> _PROMPT_
There is material below. Print exactly the lines starting at the line with "X318907Y584426D03*" and ending at the line with "X58420Y622300D01*", ends included, and no others.

> _DATA TO EXAMINE_
----

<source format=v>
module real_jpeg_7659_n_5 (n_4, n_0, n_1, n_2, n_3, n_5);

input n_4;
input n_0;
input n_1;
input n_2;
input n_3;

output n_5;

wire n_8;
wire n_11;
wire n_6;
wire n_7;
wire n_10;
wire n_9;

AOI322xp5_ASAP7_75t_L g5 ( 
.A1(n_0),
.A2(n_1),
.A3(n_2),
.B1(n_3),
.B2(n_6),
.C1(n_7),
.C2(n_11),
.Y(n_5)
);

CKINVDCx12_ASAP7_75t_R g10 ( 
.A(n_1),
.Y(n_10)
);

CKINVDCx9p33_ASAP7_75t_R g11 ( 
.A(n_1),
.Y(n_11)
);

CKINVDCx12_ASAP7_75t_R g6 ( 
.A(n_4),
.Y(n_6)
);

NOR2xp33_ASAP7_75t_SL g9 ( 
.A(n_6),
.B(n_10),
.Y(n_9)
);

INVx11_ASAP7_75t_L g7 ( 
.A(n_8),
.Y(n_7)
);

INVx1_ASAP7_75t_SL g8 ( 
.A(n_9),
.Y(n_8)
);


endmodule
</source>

----

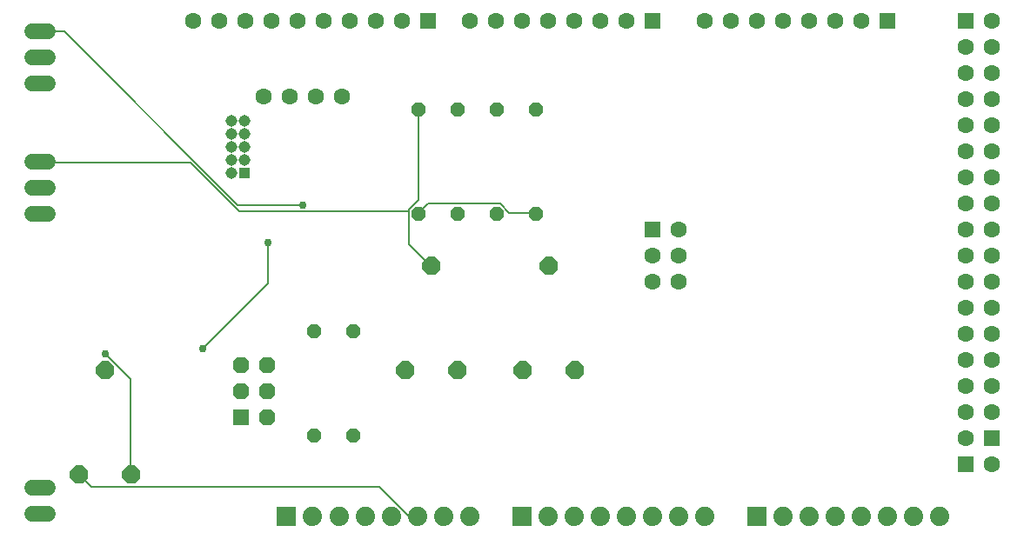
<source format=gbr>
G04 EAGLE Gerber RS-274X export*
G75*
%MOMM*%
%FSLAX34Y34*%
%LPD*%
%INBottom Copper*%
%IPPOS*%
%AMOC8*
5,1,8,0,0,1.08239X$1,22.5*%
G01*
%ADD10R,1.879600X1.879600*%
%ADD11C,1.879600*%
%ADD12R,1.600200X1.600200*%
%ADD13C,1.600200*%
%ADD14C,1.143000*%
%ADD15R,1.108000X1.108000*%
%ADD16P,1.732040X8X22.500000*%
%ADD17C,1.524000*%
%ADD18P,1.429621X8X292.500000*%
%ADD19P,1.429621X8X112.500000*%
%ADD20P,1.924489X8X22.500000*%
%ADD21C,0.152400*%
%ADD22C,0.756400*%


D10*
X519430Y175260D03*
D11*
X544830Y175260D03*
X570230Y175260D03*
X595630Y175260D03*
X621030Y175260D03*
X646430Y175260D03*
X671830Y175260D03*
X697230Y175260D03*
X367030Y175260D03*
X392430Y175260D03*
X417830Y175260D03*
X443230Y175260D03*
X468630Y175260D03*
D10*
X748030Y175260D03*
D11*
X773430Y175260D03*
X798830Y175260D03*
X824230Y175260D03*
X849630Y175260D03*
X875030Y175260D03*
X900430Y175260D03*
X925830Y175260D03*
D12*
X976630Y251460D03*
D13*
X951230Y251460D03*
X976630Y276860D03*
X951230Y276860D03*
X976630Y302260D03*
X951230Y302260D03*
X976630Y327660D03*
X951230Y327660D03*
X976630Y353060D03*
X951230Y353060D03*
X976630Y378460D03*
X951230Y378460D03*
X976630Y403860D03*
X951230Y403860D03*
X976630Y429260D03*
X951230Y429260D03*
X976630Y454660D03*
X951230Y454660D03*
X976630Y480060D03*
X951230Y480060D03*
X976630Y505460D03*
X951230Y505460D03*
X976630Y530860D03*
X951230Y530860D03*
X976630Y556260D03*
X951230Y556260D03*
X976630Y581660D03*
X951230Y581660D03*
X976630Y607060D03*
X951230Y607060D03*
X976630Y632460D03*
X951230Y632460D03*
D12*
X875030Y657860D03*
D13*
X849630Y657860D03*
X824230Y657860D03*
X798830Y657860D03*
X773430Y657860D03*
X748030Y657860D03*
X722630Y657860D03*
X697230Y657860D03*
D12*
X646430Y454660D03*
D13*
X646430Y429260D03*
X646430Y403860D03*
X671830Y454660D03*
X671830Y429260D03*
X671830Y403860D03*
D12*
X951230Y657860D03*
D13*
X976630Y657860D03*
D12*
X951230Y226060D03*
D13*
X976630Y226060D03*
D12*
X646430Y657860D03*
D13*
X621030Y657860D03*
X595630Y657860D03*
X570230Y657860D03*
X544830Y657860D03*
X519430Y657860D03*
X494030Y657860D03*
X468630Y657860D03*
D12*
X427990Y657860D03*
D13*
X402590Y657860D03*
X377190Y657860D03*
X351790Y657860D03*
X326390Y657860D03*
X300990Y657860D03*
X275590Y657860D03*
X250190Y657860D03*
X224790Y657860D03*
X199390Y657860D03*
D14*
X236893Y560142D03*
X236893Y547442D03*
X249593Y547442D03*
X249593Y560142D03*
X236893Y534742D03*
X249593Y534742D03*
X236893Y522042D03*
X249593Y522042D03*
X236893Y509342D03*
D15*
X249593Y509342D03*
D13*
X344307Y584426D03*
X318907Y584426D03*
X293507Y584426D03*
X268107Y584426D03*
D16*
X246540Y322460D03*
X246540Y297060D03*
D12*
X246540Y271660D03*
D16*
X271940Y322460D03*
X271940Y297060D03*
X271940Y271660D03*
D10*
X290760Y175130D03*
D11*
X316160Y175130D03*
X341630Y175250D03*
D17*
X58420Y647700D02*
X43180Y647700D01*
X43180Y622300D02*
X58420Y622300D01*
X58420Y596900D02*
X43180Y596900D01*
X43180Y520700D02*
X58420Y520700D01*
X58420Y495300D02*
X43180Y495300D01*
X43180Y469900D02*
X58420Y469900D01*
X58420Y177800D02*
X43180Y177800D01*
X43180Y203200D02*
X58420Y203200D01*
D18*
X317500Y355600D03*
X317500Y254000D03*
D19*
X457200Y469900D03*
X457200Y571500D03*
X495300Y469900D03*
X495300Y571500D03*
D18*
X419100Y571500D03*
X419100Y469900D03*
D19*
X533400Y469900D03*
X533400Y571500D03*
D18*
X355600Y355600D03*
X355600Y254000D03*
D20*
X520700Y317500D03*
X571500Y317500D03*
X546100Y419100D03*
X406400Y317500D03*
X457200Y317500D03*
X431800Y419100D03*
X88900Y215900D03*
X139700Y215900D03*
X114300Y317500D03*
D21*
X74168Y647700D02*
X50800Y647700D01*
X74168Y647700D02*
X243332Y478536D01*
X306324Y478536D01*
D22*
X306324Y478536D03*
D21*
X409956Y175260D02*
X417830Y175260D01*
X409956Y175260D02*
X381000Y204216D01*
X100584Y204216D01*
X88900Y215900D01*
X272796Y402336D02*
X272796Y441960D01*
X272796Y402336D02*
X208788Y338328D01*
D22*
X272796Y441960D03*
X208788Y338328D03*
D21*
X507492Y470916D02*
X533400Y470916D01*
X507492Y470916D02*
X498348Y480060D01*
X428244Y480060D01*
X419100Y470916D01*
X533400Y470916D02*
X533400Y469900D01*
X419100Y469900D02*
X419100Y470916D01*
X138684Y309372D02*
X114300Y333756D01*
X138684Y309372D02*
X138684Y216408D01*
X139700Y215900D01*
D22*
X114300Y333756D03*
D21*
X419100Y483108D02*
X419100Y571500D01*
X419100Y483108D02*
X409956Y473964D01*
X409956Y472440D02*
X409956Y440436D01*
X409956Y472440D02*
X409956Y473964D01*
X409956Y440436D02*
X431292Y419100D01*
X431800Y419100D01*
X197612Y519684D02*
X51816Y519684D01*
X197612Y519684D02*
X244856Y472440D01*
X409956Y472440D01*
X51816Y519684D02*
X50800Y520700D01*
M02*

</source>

----

> _ANSWER AREA_
X318907Y584426D03*
X293507Y584426D03*
X268107Y584426D03*
D16*
X246540Y322460D03*
X246540Y297060D03*
D12*
X246540Y271660D03*
D16*
X271940Y322460D03*
X271940Y297060D03*
X271940Y271660D03*
D10*
X290760Y175130D03*
D11*
X316160Y175130D03*
X341630Y175250D03*
D17*
X58420Y647700D02*
X43180Y647700D01*
X43180Y622300D02*
X58420Y622300D01*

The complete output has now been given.